Three Shakespeare Sonnets - World Premiere - Sir John Tavener (2010) - Sonnet LXXI - Video
PUBLISHED:  Feb 08, 2014
DESCRIPTION:
Sonnet LXXI
No longer mourn for me when I am dead
Than you shall hear the surly sullen bell
Give warning to the world that I am fled
From this vile world with vilest worms to dwell:
Nay, if you read this line, remember not
The hand that writ it, for I love you so,
That I in your sweet thoughts would be forgot,
If thinking on me then should make you woe.
O! if, I say, you look upon this verse,
When I perhaps compounded am with clay,
Do not so much as my poor name rehearse;
But let your love even with my life decay;
Lest the wise world should look into your moan,
And mock you with me after I am gone.

On Friday the 15th November 2013 Curated Place and the South Iceland Chamber Choir presented a concert at Southwark Cathedral that brought an evening of world premieres to London. Alongside a programme of Tavener's music the programme included work from young Icelandic composers, including Kjartan Sveinsson of Sigur Rós fame, and British star Jack White's new work "Islands (Ynysoedd)" produced through our residency programme "Collaborative Compositions" with Sound and Music and Arts Council England.
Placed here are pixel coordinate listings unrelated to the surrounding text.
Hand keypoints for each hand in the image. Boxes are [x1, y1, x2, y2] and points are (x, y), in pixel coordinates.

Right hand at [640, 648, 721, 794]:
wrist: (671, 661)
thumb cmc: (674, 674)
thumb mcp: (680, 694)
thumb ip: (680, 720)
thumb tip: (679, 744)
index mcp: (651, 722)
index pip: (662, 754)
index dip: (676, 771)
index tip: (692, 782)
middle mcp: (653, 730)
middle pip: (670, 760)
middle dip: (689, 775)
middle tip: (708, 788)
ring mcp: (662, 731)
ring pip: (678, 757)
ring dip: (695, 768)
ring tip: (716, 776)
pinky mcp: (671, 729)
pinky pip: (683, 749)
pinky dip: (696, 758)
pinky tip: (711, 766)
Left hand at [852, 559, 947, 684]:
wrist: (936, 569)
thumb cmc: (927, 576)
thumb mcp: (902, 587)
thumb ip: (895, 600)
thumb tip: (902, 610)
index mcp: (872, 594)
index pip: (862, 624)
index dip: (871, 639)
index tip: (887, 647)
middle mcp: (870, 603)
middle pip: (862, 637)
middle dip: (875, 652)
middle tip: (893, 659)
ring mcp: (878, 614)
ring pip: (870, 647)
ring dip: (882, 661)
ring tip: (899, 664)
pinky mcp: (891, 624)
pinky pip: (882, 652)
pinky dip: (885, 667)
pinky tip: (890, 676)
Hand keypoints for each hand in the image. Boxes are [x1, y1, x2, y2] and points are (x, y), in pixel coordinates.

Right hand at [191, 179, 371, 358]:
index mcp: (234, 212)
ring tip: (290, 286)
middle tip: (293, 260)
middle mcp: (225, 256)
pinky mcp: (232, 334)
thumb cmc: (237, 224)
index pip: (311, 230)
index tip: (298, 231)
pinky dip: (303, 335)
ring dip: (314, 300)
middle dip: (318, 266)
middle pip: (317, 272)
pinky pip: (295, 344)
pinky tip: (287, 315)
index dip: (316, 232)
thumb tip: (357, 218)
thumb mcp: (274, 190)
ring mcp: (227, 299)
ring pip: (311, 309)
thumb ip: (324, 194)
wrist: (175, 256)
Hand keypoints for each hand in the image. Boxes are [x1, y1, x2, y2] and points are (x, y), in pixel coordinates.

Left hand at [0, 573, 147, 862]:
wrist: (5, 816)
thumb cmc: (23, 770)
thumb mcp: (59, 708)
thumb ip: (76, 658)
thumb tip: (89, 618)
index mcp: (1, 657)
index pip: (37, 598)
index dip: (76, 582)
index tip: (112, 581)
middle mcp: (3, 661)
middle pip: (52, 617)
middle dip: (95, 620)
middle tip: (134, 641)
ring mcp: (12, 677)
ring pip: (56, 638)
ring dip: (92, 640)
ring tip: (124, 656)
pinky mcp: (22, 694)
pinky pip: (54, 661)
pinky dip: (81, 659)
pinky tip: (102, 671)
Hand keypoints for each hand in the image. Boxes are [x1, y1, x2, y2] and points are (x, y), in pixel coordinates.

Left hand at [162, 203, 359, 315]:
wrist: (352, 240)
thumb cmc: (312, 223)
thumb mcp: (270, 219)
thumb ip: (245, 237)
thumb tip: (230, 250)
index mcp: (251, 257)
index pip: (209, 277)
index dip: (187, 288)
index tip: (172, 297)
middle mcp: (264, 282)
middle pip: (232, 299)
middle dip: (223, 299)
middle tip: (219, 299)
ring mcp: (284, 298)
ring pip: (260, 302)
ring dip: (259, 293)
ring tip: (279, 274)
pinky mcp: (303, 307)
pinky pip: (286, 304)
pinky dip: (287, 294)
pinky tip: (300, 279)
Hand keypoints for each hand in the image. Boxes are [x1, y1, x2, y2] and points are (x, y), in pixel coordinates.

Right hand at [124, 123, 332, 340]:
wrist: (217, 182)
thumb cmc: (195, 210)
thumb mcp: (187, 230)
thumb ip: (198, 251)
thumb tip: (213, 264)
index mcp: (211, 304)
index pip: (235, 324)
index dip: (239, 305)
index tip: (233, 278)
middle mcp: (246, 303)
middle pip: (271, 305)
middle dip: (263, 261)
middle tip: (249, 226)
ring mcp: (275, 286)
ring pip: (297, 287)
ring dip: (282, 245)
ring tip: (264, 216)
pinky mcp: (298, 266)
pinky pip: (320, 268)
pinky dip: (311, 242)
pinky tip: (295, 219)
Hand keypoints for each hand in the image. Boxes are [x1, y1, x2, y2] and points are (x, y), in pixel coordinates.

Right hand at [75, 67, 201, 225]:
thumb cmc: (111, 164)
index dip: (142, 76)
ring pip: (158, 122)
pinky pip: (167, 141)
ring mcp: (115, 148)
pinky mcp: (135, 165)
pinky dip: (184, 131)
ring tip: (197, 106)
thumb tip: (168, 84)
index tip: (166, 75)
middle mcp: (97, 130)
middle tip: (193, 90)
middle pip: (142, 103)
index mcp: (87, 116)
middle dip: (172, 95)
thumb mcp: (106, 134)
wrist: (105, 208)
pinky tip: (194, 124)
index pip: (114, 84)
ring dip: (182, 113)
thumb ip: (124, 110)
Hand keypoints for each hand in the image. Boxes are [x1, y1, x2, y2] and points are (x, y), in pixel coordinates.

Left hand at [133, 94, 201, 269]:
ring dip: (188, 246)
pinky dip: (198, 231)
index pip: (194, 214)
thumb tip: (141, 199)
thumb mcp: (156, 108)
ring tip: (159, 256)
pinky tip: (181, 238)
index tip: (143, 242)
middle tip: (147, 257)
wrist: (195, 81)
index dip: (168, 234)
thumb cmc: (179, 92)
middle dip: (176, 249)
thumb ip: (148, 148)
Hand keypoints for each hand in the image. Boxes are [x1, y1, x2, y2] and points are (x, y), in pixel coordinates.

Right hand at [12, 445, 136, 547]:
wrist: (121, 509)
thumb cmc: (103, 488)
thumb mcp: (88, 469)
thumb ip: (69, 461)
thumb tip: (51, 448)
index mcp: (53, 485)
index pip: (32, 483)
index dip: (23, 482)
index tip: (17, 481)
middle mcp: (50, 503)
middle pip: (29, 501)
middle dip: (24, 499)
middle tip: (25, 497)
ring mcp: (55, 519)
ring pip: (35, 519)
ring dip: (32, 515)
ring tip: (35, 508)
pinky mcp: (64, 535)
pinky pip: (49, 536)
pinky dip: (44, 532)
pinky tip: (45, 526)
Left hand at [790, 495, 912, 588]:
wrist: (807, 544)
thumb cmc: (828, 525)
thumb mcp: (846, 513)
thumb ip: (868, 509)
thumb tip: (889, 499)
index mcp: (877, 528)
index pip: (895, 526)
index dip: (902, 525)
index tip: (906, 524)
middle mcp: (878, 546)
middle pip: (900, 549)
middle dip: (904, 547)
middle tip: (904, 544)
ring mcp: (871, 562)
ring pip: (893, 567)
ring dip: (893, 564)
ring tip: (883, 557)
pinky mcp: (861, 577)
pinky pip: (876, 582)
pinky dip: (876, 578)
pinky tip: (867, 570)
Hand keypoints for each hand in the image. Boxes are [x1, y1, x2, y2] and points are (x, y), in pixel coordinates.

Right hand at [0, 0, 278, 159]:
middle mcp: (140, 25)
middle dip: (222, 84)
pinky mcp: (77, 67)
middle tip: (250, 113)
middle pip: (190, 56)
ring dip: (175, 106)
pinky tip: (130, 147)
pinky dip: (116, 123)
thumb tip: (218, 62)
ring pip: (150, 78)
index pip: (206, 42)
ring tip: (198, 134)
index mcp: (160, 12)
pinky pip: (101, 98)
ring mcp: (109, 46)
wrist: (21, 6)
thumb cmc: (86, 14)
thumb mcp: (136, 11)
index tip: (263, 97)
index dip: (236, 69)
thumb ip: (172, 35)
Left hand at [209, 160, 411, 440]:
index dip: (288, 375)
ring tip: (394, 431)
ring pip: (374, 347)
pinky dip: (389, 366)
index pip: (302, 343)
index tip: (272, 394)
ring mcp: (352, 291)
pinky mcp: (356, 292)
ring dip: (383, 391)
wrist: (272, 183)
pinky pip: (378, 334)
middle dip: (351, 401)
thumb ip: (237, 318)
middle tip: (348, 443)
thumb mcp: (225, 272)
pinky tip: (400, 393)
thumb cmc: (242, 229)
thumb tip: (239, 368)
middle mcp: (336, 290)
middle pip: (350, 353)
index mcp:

The Three Shakespeare Sonnets came to serve as an emotional memorial to the composer Sir John Tavener.

Celebrating landscape and literature in Shakespeare's own place of worship the concert took on enormous significance following the death of Tavener in the week preceding.

With the death of Sir John Tavener the choir lost one of its most captivating voices. Planned months in advance of the composers passing in November 2013 the South Iceland Chamber Choir performed the world premiere of a work dedicated to the group which the composer credited with restoring his musical inspiration after previous ill health.